### Gestellte Aufgabe 1
Liste sämtliche Personen auf, die der Textauszug mit ihrem Namen nennt.
### Gestellte Aufgabe 2
Ersetze „Leningrad“ durch „Sankt Petersburg“ und gib den Textauszug zwischen „1974 war Etkind“ und „Dorn im Auge.“ einschließlich wieder.

### Textauszug

>>>>

Jeden Tag als ein Geschenk bestaunen
Gleich vorweg sei angemerkt, dass es sich bei diesen Erinnerungen um ein ungewöhnlich dichtes, sensibles und zugleich nachdenkliches Buch handelt. Während ihrer Tätigkeit als Professorin in Oregon/USA hörte Elke Liebs erstmals von einem Kollegen begeistert über den international renommierten Literaturwissenschaftler Efim Etkind sprechen: „Dieser Mann ist ein Denkmal!“.
1974 war Etkind unter Aufsehen erregenden Umständen aus der Sowjetunion ausgebürgert worden und unterrichtete fortan an der Pariser Universität. In seiner russischen Heimat hatte Etkind rund zwanzig Jahre als Professor in Leningrad gewirkt. Den Behörden war er spätestens seit seinem tapferen Einsatz für den jungen Lyriker Joseph Brodsky, dem späteren Nobelpreisträger für Literatur, in dessen Strafprozeß ein Dorn im Auge.

<<<<

### Aufgeführte Einträge

>>>>

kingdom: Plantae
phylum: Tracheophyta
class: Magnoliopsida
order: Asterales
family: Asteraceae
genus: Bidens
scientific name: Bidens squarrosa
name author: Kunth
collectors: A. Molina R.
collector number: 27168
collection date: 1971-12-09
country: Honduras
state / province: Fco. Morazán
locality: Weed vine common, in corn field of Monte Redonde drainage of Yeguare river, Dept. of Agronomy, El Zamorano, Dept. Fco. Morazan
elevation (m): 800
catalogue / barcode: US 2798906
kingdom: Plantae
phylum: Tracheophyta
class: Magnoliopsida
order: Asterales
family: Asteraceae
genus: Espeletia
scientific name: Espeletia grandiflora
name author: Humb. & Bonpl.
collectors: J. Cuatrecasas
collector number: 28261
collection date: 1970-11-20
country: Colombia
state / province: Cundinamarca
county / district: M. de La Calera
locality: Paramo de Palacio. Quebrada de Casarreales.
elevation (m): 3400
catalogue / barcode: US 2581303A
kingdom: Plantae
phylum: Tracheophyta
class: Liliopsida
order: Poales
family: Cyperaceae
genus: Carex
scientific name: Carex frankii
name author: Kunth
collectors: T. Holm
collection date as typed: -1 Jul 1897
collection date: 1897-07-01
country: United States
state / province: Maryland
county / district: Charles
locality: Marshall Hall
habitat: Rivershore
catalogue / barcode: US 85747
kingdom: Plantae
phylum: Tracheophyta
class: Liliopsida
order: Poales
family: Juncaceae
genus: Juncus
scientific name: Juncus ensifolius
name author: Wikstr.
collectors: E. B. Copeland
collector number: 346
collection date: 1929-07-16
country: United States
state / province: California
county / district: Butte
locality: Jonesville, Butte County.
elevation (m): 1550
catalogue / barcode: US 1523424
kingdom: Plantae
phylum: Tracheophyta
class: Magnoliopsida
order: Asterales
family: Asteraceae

<<<<

### Lösung 1
- Elke Liebs
- Efim Etkind
- Joseph Brodsky

### Lösung 2
1974 war Etkind unter Aufsehen erregenden Umständen aus der Sowjetunion ausgebürgert worden und unterrichtete fortan an der Pariser Universität. In seiner russischen Heimat hatte Etkind rund zwanzig Jahre als Professor in Sankt Petersburg gewirkt. Den Behörden war er spätestens seit seinem tapferen Einsatz für den jungen Lyriker Joseph Brodsky, dem späteren Nobelpreisträger für Literatur, in dessen Strafprozeß ein Dorn im Auge.